Tensions syndicales et avertissements des médecins
Les syndicats des médecins et des infirmiers ont tenu des réunions d’urgence pour dénoncer la dégradation continue des conditions de travail. Ils menacent de suspendre les services non urgents si le gouvernement ne procède pas à un déblocage immédiat des salaires et des budgets.
Les représentants des établissements privés avertissent d’un risque de “fermeture partielle de plusieurs hôpitaux avant la fin de l’année”, si aucun paiement n’intervient. Des discussions ont lieu pour une journée de grève nationale dans le secteur hospitalier, avec maintien des services d’urgence uniquement.
Les disparités régionales
Les différences entre régions s’accentuent. À Beyrouth et au Mont-Liban, les hôpitaux bénéficient encore de soutiens municipaux et de dons privés. Dans la Békaa, le Sud et le Nord, les établissements peinent à maintenir leurs effectifs. Des médecins de Tripoli signalent des retards de salaire de plus de six mois. À Baalbek, un seul service d’urgence reste ouvert pour toute la région, avec un personnel réduit de moitié.
Les directions locales demandent une politique différenciée prenant en compte les disparités géographiques. Plusieurs municipalités ont débloqué des fonds d’urgence pour l’achat de carburant et le maintien des générateurs, mais ces ressources restent limitées.

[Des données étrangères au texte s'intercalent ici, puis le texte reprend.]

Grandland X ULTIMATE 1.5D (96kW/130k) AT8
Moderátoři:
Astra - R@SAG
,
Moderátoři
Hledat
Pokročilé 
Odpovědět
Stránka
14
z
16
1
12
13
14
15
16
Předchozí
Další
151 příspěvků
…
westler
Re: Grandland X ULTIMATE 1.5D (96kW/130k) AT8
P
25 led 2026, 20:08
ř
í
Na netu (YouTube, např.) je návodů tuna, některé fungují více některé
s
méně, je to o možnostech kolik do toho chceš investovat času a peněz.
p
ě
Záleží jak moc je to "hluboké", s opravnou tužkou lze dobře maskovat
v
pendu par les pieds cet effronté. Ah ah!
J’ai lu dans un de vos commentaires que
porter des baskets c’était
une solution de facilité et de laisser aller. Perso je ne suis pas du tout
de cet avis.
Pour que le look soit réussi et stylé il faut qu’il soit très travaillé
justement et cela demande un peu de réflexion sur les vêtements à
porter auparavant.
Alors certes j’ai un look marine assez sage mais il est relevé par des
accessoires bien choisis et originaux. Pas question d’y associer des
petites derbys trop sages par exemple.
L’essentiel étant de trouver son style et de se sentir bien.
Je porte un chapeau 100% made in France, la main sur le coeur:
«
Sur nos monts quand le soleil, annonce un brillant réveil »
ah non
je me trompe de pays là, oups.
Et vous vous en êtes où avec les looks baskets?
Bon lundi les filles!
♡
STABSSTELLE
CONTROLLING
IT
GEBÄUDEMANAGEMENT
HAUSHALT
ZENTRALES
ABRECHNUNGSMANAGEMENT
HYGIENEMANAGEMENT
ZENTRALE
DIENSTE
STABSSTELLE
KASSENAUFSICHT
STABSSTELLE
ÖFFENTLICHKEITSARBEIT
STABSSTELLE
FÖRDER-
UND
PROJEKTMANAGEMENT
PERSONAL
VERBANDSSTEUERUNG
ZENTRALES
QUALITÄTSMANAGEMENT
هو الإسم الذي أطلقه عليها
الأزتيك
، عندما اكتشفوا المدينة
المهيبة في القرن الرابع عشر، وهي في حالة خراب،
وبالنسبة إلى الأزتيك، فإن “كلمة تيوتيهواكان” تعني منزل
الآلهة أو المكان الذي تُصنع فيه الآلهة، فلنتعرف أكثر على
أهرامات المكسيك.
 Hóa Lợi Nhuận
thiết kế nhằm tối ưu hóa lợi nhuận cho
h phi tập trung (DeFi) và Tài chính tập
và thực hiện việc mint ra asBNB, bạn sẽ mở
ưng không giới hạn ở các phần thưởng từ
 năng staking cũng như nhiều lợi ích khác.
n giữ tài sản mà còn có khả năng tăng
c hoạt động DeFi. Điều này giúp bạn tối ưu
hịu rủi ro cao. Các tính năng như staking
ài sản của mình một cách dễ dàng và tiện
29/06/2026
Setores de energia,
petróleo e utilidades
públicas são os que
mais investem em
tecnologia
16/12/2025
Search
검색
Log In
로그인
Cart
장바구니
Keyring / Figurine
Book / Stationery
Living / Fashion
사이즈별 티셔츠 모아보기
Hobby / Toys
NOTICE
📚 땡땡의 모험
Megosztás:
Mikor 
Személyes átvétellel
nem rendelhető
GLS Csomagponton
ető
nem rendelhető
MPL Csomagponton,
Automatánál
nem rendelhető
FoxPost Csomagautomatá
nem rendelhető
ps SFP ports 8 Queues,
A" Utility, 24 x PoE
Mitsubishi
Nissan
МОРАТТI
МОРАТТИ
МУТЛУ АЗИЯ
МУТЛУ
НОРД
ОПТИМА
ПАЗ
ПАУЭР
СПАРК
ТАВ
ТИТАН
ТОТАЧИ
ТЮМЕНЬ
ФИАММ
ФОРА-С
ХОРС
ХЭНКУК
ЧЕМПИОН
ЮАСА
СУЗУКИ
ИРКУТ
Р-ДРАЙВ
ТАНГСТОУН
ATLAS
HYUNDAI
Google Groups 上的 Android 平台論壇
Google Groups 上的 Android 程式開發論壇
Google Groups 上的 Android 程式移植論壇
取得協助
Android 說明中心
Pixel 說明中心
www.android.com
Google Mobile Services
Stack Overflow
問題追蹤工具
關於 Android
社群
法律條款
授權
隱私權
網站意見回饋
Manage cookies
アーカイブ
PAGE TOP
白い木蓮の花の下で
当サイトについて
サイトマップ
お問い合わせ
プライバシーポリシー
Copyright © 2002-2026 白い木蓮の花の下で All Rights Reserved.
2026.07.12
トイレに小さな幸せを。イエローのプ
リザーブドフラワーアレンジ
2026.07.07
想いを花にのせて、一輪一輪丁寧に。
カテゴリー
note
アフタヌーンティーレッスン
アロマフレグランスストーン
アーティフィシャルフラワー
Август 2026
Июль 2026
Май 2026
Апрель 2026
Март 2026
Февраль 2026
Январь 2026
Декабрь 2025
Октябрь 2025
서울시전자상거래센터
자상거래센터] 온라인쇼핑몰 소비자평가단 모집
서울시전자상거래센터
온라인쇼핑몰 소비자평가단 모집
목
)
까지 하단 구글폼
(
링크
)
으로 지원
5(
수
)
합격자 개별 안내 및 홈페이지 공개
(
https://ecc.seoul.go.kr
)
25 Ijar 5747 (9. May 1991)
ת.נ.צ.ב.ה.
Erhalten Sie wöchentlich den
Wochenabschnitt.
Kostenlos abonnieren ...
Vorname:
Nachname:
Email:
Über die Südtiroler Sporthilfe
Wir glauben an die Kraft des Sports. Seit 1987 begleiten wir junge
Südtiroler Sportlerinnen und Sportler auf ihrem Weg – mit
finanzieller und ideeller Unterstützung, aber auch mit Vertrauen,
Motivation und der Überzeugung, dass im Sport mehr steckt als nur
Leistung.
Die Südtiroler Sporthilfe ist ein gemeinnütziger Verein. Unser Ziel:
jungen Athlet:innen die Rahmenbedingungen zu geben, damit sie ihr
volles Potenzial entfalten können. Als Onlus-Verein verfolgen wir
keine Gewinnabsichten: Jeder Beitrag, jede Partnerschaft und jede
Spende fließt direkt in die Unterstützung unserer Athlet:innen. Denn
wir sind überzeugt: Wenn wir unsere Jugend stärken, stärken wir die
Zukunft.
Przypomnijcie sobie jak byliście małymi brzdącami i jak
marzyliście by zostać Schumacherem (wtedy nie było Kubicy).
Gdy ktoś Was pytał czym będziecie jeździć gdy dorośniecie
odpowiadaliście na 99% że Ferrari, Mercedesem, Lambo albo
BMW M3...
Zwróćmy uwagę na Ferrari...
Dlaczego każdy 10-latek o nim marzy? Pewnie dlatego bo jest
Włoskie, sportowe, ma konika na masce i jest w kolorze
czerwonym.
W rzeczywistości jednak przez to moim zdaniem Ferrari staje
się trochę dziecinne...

Une crise systémique en quête de solutions durables
Les acteurs du secteur hospitalier convergent sur un constat : la crise dépasse le simple cadre budgétaire. Elle met en jeu la soutenabilité d’un modèle de santé fondé sur le remboursement différé, la dépendance aux importations et l’absence de planification nationale.
Les propositions récentes évoquent la centralisation de la gestion financière, la création d’une base de données unifiée des patients et la généralisation du dossier médical électronique. Ces réformes, déjà inscrites dans les rapports techniques du ministère, n’ont pas encore reçu d’application.
Les experts estiment que la survie du système de santé dépend désormais d’un redéploiement complet : renforcement du service public, incitations au maintien des professionnels, révision des contrats CNSS et lutte contre la spéculation pharmaceutique. Sans réforme rapide, le pays risque de voir s’effondrer l’un des rares secteurs qui conservaient encore une réputation d’excellence régionale.